Structured diff data:
····················
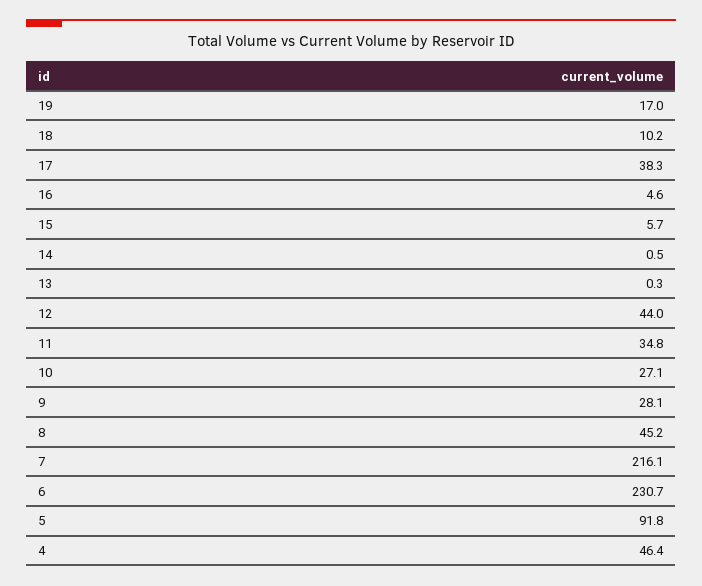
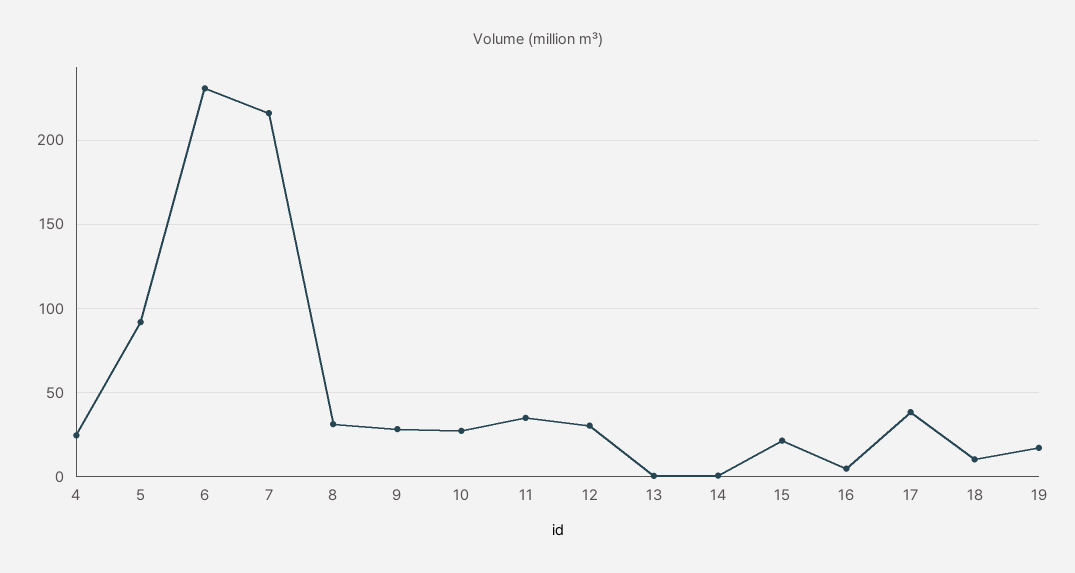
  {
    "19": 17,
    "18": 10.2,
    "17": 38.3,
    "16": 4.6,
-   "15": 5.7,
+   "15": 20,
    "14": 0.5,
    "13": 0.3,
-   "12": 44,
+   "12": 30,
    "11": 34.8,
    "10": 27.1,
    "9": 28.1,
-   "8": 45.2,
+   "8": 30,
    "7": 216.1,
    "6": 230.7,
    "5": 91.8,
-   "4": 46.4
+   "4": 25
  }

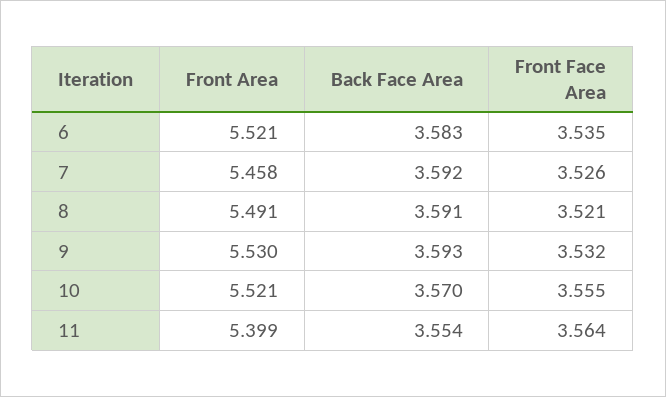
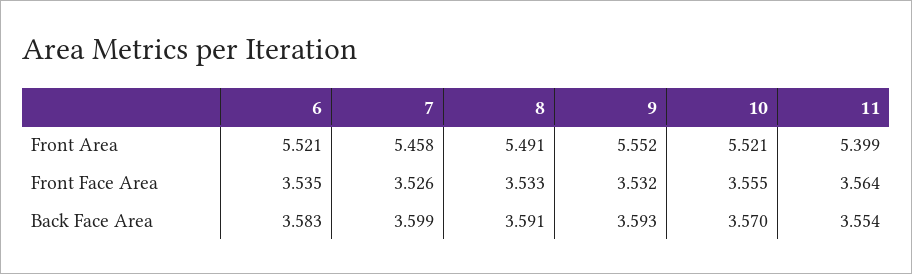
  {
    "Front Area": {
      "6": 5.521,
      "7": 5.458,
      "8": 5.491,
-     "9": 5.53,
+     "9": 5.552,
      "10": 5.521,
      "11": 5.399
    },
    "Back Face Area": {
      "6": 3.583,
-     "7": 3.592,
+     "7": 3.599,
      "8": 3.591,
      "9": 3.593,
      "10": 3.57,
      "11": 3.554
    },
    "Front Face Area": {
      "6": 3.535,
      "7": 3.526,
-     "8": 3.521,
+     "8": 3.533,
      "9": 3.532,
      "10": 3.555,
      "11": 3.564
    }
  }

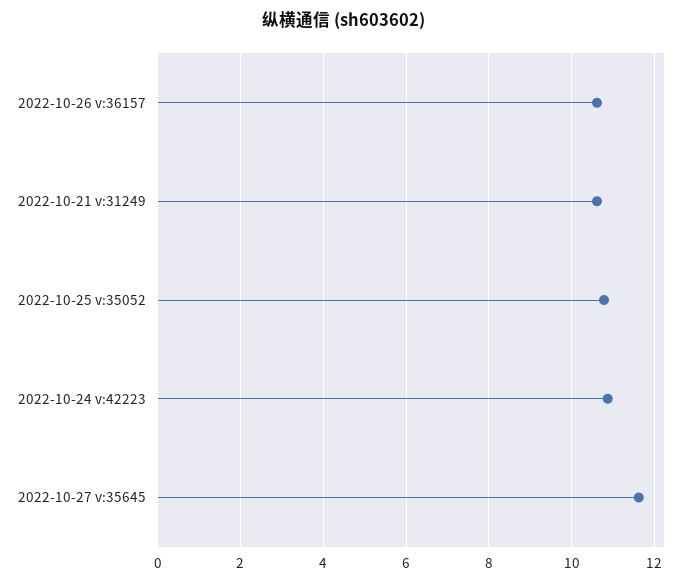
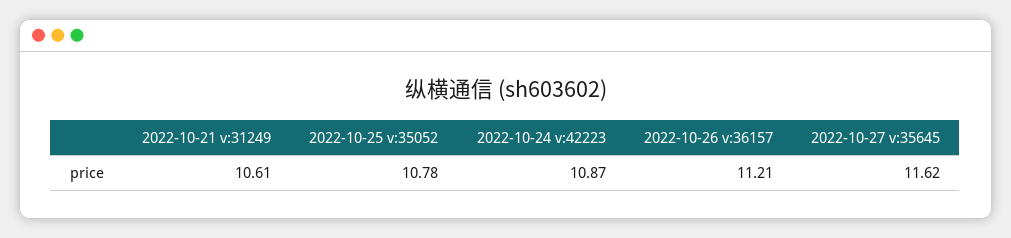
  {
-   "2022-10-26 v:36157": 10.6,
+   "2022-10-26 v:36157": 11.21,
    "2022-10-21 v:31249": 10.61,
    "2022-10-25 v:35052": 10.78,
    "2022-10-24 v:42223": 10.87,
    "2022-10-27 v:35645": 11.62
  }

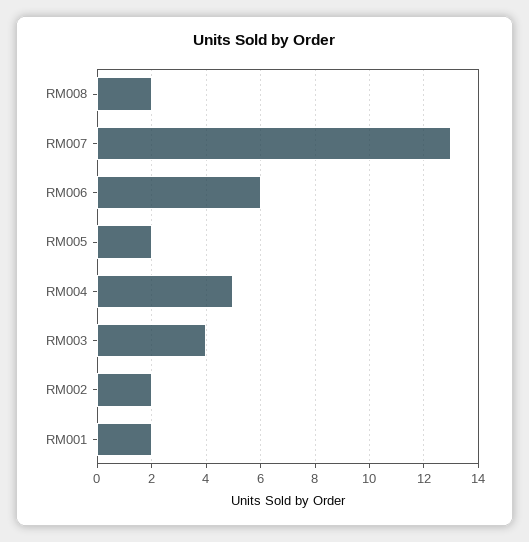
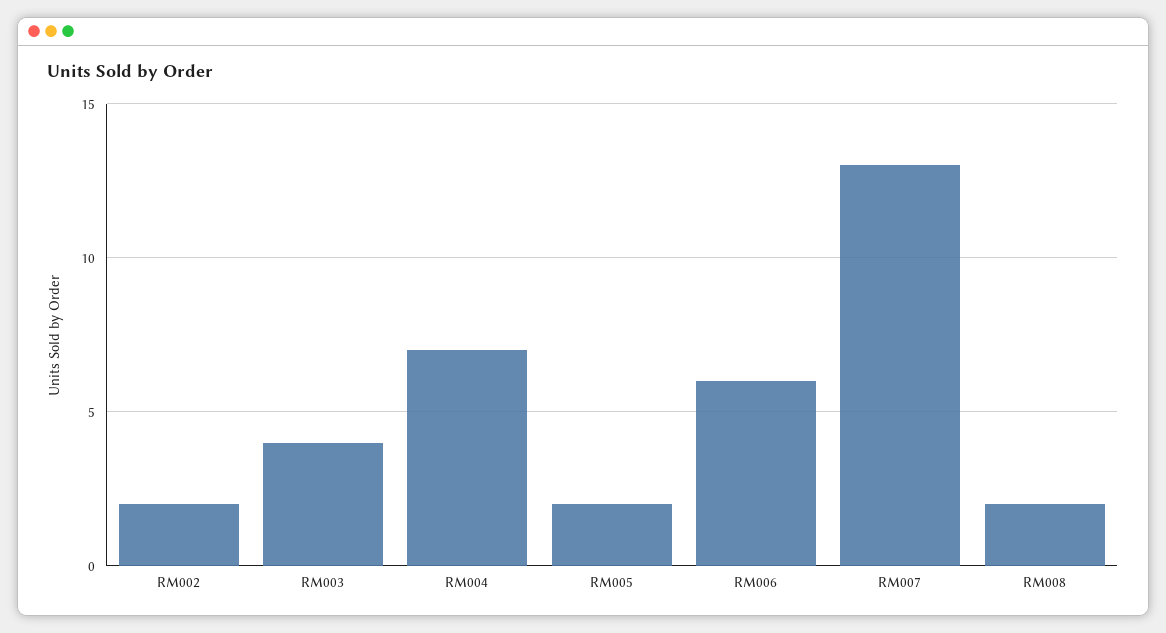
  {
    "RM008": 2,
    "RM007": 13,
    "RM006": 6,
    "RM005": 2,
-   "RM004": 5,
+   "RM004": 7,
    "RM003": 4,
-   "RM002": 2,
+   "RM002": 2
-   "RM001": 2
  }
····················
→ WHAT NEEDS TO BE DONE: Say how many lines of the data include the word "Area". Respond with the number alone.

→ WRITTEN SOLUTION: 3